EXCERPTED PASSAGE:
== Segment start ==
# Simran With The Seagulls



## Tejwant Singh (Oct 8, 2009)

When I saw the picture of a Burqini in an article in _Time_ magazine recently, a number of thoughts swam through the mental ocean.  
  Laura Fitzpatrick writes:  


  "Since the full-coverage swimsuit dubbed the Burqini (as in burqa plus bikini) hit the international market in January, devout Muslim women have been snapping them up. The polyester suits were designed to accord with Islamic laws that require women to dress modestly and to eliminate the risk of drowning when the yards of fabric used in traditional burqas get soaked. Now, however, non-Muslim beachgoers are getting into the full-covered swim. Whether women are worried about health, weight or the tolls of age, the Burqini offers a comfortable alternative to a skimpy two-piece or clingy maillot". 


  With the freestyle stroke, Burkini became SwimBana  -  the perfect swimwear for Sikh women of all ages. One more stumbling block turned into a stepping stone. 


  We have borrowed a lot from the Muslim culture. The best examples are the dome architecture of our gurdwaras, salvaar kameez, and many other things which are used interchangeably in both cultures. Hence, no cultural clashes here. Just the _sangam_ -  the perfect blend of the two - once again.  
  The sight of my daughter, Jaskeerat, who is a senior in high school, with her first SwimBana on, swimming in the ocean with dad, floating on the salt water, looking at the blue sky, watching the soaring seagulls doing simran in unison in their own language, gave the aura of the perfect Sadh Sangat between Jaskeerat, myself and the birds of a feather. 


  The relationship between the daughter and the father is unique. I was there when she was in a hurry to come out of her mom's womb into this new world. It took her ten hours to complete this journey. A few moments before, she was floating in the ocean rapids of the  womb. Now, she was on the solid ground of her mom's arms and feeling the warmth of her bosom for the first time. 
  She experienced this metamorphosis like any other newborn. We adults are alien to that. We slap the baby's bottom and hear her scream while she is gulping in her first breath of oxygen. Her cry becomes our joy. The umbilical cord is cut off. 


  Nature  -  the forces and processes that collectively control the phenomena of the physical world independently of human volition or intervention, sometimes personified as a woman called "Mother Nature"   -  and Nurture ballet together, when mom puts the little girl on her chest and offers her the first succulent little gulp of breast milk. 


  Thus restarts the everlasting bond between the two, which had taken root at conception.  


  The first cry also morphs into an invisible umbilical cord attached between daughter and dad, through which both get nurtured for the rest of their lives. It is interesting to notice how we adults and the newborn acknowledge this from the two opposite ends of the same spectrum. 
  "Hello World!" cries the newborn and then hides herself for some more nurturing.
== Segment end ==
PROVIDED INFORMATION:
== Segment start ==
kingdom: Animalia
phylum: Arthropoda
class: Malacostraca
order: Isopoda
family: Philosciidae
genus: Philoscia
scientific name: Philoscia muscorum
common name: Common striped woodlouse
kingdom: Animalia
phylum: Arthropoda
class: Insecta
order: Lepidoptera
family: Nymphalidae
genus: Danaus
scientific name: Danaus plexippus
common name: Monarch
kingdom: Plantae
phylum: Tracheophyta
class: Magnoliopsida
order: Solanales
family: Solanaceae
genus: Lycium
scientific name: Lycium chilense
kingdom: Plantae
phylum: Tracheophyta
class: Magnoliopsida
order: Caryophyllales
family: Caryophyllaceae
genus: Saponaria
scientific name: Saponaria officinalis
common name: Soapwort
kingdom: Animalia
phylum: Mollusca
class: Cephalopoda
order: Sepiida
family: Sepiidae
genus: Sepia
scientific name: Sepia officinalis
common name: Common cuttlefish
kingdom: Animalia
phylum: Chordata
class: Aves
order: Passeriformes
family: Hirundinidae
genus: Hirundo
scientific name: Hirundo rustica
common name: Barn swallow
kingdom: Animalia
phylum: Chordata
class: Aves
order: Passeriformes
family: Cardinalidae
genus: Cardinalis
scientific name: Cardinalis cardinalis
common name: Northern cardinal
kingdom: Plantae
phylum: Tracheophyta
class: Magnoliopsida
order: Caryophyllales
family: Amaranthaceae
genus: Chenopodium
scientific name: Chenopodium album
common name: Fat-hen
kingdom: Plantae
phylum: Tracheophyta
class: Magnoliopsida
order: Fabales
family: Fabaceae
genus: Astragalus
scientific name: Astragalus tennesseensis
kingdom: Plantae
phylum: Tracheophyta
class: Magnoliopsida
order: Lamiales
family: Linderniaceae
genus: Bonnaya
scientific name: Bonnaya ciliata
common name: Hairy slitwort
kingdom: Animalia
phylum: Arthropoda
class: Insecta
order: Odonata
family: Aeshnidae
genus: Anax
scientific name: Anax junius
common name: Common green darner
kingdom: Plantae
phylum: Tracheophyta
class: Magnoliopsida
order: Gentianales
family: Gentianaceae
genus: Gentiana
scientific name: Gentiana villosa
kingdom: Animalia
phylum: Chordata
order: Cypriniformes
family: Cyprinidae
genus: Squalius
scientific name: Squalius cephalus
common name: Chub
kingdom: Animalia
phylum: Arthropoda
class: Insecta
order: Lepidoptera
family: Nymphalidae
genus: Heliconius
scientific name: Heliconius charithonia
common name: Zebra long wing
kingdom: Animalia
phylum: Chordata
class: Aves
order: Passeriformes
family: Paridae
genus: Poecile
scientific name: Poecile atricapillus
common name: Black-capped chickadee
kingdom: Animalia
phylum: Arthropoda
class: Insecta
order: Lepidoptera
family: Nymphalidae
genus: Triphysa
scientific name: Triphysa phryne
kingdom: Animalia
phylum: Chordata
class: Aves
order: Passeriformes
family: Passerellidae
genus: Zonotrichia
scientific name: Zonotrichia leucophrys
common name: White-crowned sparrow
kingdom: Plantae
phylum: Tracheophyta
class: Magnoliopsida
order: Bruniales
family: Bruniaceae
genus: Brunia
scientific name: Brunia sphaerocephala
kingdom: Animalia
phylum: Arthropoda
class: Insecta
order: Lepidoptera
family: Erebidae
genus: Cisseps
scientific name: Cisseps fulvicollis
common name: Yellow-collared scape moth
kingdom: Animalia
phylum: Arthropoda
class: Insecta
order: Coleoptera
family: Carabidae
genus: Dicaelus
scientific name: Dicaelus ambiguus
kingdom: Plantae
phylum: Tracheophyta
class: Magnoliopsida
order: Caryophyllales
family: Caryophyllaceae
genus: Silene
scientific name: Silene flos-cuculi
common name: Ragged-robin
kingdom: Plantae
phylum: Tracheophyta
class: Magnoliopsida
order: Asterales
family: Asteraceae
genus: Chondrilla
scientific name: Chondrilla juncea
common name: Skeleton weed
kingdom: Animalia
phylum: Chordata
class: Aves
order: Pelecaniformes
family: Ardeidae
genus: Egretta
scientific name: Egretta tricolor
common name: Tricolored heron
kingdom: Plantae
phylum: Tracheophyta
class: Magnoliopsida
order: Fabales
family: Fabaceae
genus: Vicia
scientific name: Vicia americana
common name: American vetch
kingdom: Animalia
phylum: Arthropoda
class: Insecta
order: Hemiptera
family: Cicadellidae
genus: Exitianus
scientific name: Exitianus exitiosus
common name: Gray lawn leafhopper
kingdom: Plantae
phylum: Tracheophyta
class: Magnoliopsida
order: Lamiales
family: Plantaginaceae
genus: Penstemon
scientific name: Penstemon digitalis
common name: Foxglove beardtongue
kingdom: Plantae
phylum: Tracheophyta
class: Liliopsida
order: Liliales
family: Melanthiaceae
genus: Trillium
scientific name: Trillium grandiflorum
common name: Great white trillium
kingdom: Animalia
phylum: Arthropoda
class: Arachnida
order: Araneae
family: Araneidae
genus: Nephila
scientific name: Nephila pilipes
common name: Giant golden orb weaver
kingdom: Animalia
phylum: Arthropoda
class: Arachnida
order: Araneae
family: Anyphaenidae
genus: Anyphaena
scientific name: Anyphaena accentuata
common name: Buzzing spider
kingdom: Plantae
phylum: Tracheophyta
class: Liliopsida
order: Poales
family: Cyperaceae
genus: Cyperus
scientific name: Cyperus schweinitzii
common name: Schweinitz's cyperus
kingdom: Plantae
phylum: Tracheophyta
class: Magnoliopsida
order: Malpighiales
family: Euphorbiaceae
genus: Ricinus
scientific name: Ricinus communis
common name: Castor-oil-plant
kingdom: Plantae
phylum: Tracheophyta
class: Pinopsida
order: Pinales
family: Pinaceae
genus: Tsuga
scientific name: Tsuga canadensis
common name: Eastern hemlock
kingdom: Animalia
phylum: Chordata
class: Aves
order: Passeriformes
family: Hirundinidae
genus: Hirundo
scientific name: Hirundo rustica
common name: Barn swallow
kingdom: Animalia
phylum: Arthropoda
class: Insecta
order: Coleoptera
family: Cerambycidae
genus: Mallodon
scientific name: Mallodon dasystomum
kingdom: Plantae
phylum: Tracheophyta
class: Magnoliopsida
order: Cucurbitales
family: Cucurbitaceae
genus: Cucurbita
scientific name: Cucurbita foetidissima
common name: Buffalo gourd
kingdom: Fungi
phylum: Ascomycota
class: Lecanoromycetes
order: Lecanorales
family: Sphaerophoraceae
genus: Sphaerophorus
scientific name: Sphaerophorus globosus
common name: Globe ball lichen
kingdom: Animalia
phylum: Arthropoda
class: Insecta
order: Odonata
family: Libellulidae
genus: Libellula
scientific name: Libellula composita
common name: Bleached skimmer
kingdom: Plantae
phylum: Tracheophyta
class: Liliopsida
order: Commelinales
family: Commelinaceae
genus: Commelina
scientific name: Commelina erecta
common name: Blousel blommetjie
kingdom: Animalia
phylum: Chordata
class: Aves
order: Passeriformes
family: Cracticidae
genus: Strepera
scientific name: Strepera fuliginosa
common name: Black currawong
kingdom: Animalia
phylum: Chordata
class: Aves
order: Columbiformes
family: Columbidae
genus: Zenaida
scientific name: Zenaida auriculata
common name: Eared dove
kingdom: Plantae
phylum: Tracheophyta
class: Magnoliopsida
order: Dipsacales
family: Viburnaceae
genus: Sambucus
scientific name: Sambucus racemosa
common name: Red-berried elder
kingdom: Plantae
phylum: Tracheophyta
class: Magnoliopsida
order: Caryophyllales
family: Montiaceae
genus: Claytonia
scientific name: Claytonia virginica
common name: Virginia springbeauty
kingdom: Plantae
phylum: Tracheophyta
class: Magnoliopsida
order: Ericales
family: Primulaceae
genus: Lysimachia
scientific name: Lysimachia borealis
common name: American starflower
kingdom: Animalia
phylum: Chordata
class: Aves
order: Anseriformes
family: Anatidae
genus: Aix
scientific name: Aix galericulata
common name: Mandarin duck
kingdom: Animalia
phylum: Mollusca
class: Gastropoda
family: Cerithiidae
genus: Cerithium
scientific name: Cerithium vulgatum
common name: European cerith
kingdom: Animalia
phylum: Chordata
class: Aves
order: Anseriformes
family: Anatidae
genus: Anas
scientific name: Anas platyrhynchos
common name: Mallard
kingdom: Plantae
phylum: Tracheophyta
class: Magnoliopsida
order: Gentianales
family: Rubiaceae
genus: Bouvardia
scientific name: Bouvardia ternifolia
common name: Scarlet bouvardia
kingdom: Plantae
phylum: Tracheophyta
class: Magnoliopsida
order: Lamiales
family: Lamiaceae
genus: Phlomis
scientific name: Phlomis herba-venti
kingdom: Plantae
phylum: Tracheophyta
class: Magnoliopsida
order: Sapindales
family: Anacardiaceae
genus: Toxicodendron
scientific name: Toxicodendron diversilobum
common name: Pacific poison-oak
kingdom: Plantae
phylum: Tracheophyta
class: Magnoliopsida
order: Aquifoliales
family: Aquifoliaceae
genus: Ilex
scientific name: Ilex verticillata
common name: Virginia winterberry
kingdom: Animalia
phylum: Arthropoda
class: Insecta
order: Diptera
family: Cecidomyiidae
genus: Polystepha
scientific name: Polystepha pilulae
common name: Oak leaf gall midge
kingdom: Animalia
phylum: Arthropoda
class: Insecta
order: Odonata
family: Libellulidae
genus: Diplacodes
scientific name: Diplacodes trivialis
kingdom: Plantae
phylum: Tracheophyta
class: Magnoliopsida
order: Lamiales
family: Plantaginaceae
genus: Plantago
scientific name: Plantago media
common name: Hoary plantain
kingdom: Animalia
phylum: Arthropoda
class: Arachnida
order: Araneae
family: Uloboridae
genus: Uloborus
== Segment end ==
THINGS TO DO:
1. In the Simran With The Seagulls piece, rewrite the paragraph that opens "Nature - the forces and processes" more briefly, keeping its main facts.
2. Print out the part of the Simran With The Seagulls piece starting with "With the freestyle" and going on through "of a feather.".

RESULTS FOR EACH TASK:
1. Nature, meaning the forces that govern the physical world without human control and sometimes called "Mother Nature," and Nurture dance together when mom lays the little girl on her chest and gives her the first sip of breast milk.

2.
With the freestyle stroke, Burkini became SwimBana  -  the perfect swimwear for Sikh women of all ages. One more stumbling block turned into a stepping stone. 


  We have borrowed a lot from the Muslim culture. The best examples are the dome architecture of our gurdwaras, salvaar kameez, and many other things which are used interchangeably in both cultures. Hence, no cultural clashes here. Just the _sangam_ -  the perfect blend of the two - once again.  
  The sight of my daughter, Jaskeerat, who is a senior in high school, with her first SwimBana on, swimming in the ocean with dad, floating on the salt water, looking at the blue sky, watching the soaring seagulls doing simran in unison in their own language, gave the aura of the perfect Sadh Sangat between Jaskeerat, myself and the birds of a feather.